Embedding a chart in an article would be done by referring to the Chart: page and the Data: page, perhaps like this: {{#chart:Temperature|data=Monthly temperature in San Francisco.tab}}. This would pull the chart definition from [[Chart:Temperature]] and fetch the data from [[Data:Monthly temperature in San Francisco.tab]].
This approach would rely on templates much less: reuse of charts would be accomplished by putting chart definitions on their own pages separate from the data, and chart definitions could not themselves contain templates (but maybe they could take parameters).
It is likely that existing data sets will need to be cut down for individual graphs, so allowing column selection and a range limit would be good options with shared data sets.
This would limit parameters to simply selecting the definition, data set, and subranges to render into.
Note that Data:....tab pages can have localized field names, which we can use in the chart rendering. We would want the same for any overridden labels in the chart definition.
Note the chart definitions could live in the Data: namespace as well instead of a separate Chart: namespace, in which case it'd be Data:Foobar.chart or such.
Recommend writing up a few sample charts on each option and looking at what the difficulties look like.
Acceptance criteria
- Decide on requirement for using separate Data: and/or Chart: definitions and settle on syntax split
- Write a specification explaining what the syntax is
- Write a basic ADR for this decision

- **BRIEF 1**
Do these statements agree with the text on chart embedding? Answer yes or no for each, quoting the deciding words. (a) Chart definitions would be able to contain templates. (b) Data:....tab pages can have localized field names. (c) Chart definitions would have to be kept in a separate Chart: namespace.
- **BRIEF 2**
Retype the section of the text on chart embedding starting with "This approach would" and going on through "to render into.".
- **BRIEF 3**
List every acceptance criterion given in the text on chart embedding.
Rely only on the text on chart embedding for your answers.

- **DATA FOR REVIEW**
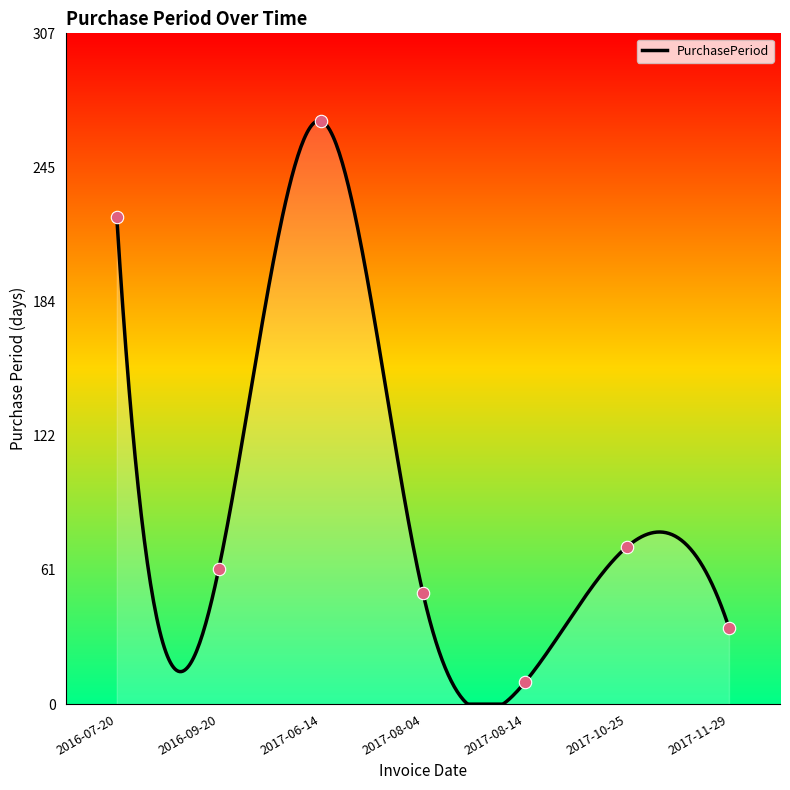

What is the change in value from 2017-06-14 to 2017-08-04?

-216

...

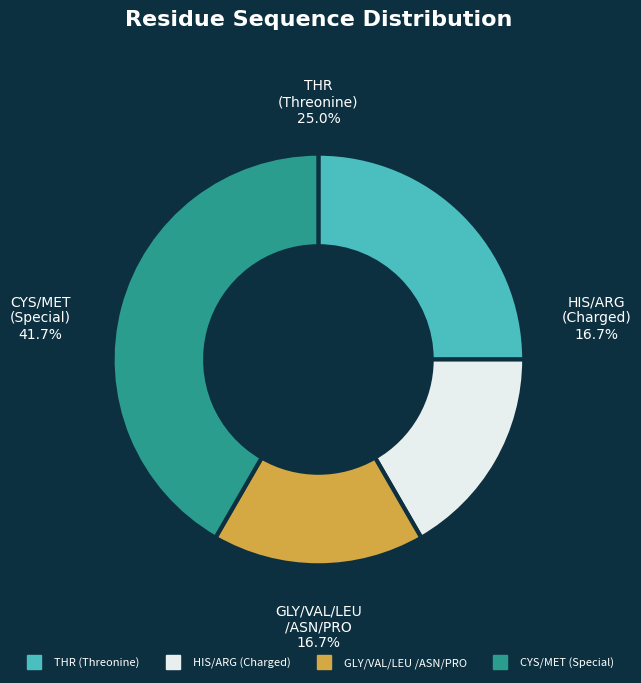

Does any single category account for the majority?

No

- **OUTPUT 1**
(a) No: "chart definitions could not themselves contain templates"
(b) Yes: "Note that Data:....tab pages can have localized field names"
(c) No: "the chart definitions could live in the Data: namespace as well instead of a separate Chart: namespace"

- **OUTPUT 2**
This approach would rely on templates much less: reuse of charts would be accomplished by putting chart definitions on their own pages separate from the data, and chart definitions could not themselves contain templates (but maybe they could take parameters).
It is likely that existing data sets will need to be cut down for individual graphs, so allowing column selection and a range limit would be good options with shared data sets.
This would limit parameters to simply selecting the definition, data set, and subranges to render into.

- **OUTPUT 3**
- Decide on requirement for using separate Data: and/or Chart: definitions and settle on syntax split
- Write a specification explaining what the syntax is
- Write a basic ADR for this decision